• **Work task**: Which lines in the data contain the word "fakultetu"? Please copy each of them.

• **Given information**:
================
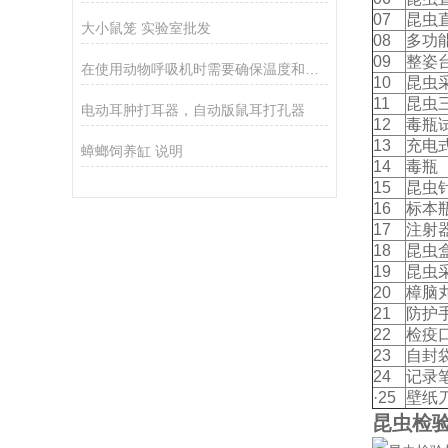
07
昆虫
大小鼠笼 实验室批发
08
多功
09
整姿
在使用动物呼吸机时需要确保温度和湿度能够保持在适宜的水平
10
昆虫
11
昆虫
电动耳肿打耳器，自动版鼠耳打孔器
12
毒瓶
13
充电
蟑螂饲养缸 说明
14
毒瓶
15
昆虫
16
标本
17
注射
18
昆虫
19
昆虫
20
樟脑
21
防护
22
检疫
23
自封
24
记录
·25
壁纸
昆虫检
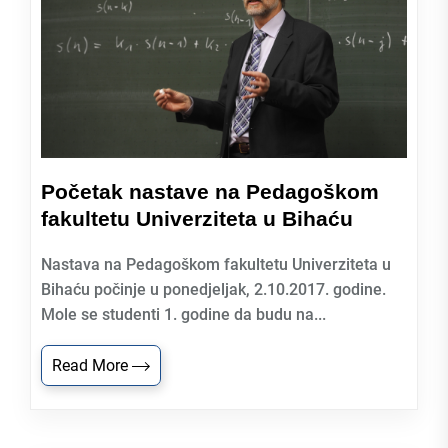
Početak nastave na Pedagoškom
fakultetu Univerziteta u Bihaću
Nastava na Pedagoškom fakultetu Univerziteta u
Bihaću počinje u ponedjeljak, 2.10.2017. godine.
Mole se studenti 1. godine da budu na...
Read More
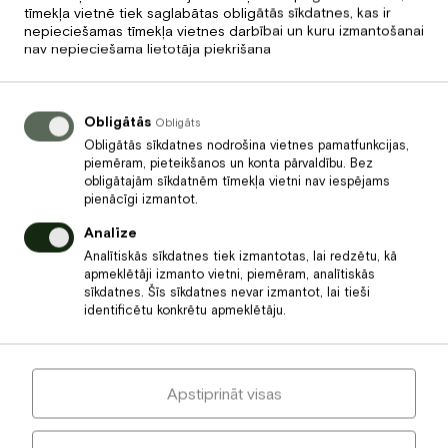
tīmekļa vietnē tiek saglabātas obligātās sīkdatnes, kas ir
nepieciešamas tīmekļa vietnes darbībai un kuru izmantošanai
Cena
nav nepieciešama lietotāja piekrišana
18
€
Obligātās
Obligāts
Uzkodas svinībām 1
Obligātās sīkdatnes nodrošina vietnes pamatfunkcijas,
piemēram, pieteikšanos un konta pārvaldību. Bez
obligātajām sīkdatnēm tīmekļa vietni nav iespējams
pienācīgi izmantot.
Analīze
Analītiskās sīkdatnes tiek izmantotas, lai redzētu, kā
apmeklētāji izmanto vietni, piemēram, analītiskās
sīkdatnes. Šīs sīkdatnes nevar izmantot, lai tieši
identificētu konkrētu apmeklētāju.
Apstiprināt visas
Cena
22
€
================
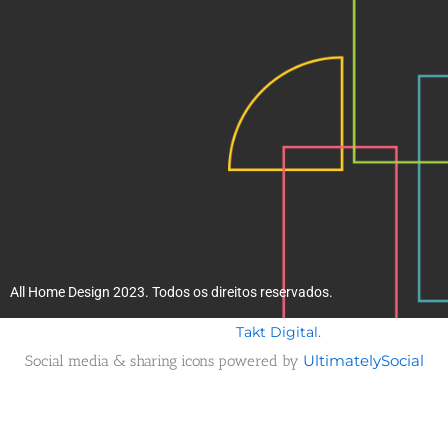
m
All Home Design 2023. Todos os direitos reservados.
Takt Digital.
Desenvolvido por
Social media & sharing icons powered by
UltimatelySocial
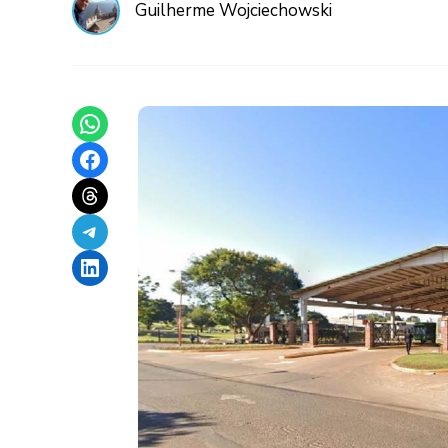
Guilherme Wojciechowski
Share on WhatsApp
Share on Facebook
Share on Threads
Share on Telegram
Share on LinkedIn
================
• **Reply to the exercise**:
fakultetu Univerziteta u Bihaću
Nastava na Pedagoškom fakultetu Univerziteta u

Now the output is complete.